We are currently migrating Bugzilla to GitHub issues.
Any changes made to the bug tracker now will be lost, so please do not post new bugs or make changes to them.
When we're done, all bug URLs will redirect to their equivalent location on the new bug tracker.

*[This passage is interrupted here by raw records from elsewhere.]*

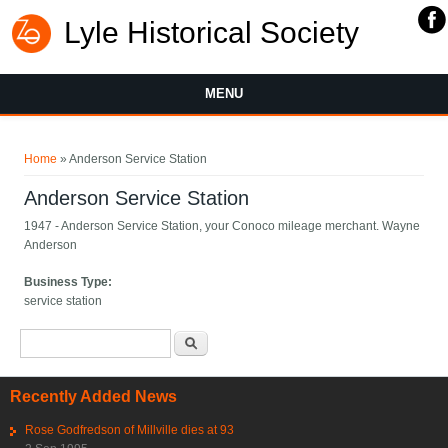
Lyle Historical Society
MENU
You are here
Home
» Anderson Service Station
Anderson Service Station
1947 - Anderson Service Station, your Conoco mileage merchant. Wayne
Anderson
Business Type:
service station
Search form
Search
Recently Added News
Rose Godfredson of Millville dies at 93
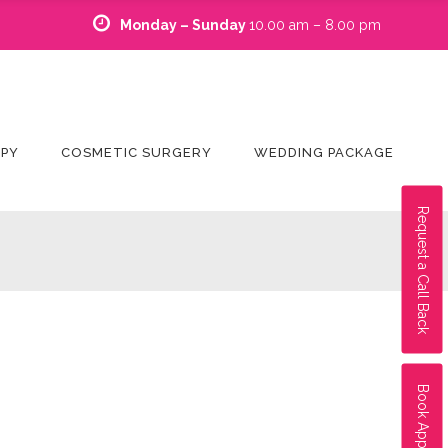
Monday – Sunday
10.00 am – 8.00 pm
APY
COSMETIC SURGERY
WEDDING PACKAGE
Request a Call Back
Book Appointment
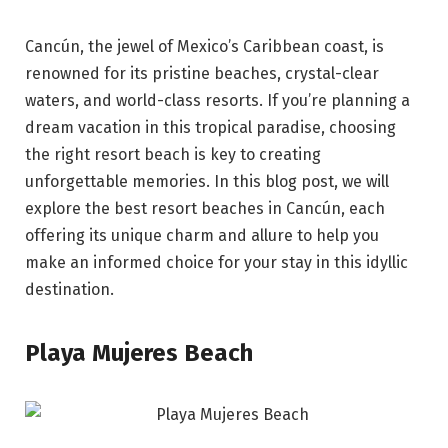
Cancún, the jewel of Mexico’s Caribbean coast, is
renowned for its pristine beaches, crystal-clear
waters, and world-class resorts. If you’re planning a
dream vacation in this tropical paradise, choosing
the right resort beach is key to creating
unforgettable memories. In this blog post, we will
explore the best resort beaches in Cancún, each
offering its unique charm and allure to help you
make an informed choice for your stay in this idyllic
destination.
Playa Mujeres Beach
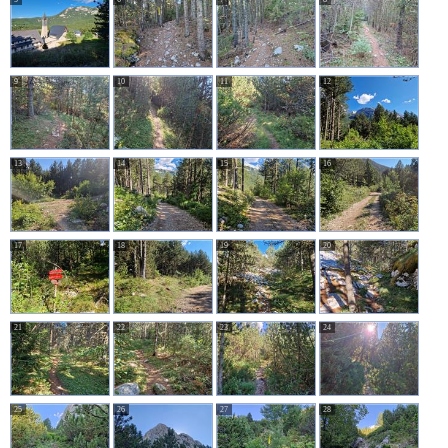
9
10
11
12
13
14
15
16
17
18
19
20
21
22
23
24
25
26
27
28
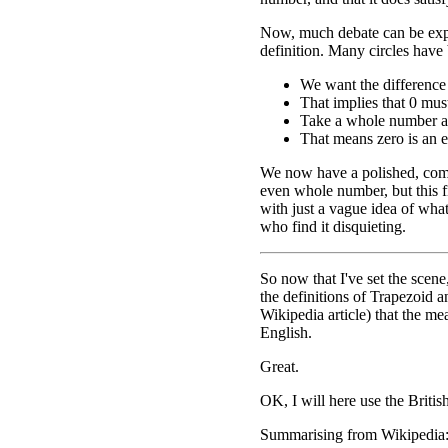
Now, much debate can be exp
definition. Many circles have 
We want the difference
That implies that 0 mu
Take a whole number and
That means zero is an 
We now have a polished, comp
even whole number, but this f
with just a vague idea of what
who find it disquieting.
So now that I've set the scene
the definitions of Trapezoid a
Wikipedia article) that the m
English.
Great.
OK, I will here use the Britis
Summarising from Wikipedia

Bug 5181 - Blit from SDL_PIXELFORMAT_RGB555 to SDL_PIXELFORMAT_ARGB1555 is slow
Summary: Blit from SDL_PIXELFORMAT_RGB555 to SDL_PIXELFORMAT_ARGB1555 is slow
Status: NEW
Alias: None
Product: SDL
Classification: Unclassified
Component: video (show other bugs)
Version: 2.0.9
Hardware: x86 All
: P2 normal
Assignee: Sam Lantinga
QA Contact: Sam Lantinga
URL:
Keywords:
Depends on:
Blocks:
 
Reported: 2020-06-10 10:43 UTC by bugmenot_0
Modified: 2020-06-10 10:43 UTC (History)
0 users

See Also:


Attachments

Note You need to log in before you can comment on or make changes to this bug.
Description bugmenot_0 2020-06-10 10:43:15 UTC
Recently, another user reported to me, that a blit from RGB555 renderer texture to a ARGB1555 framebuffer (window format in the video backend) is very slow in the software renderer.

I believe this is a missing optimization in the blitter in the video subsystem.

Unfortunately, I wasn't provided any more precise measurements.
They eventually fixed the performance issue in their application by using the same format (which is obviously faster).

However, looking at the formats, this shouldn't be a bottleneck, because the formats are largely the same:

```
    SDL_PIXELFORMAT_RGB555 =
        SDL_DEFINE_PIXELFORMAT(SDL_PIXELTYPE_PACKED16, SDL_PACKEDORDER_XRGB,
                               SDL_PACKEDLAYOUT_1555, 15, 2),
[...]
    SDL_PIXELFORMAT_ARGB1555 =
        SDL_DEFINE_PIXELFORMAT(SDL_PIXELTYPE_PACKED16, SDL_PACKEDORDER_ARGB,
                               SDL_PACKEDLAYOUT_1555, 16, 2),
```

So this should still be a fast copy (only has to set or clear a bit during the copy).

The test machine was a Pentium 3 (only has SSE and MMX).
I believe their tests were done without compiler optimizations.
Our toolchains `memcpy` implementation is a simple loop which copies individual bytes, so I'd expect trivial conversions like this to perform similar, too.

I know that SDL 2.0.10 added a bunch of blitter optimizations, but I don't think this conversion is optimized in any form. I assume 2.0.12 to perform similarly.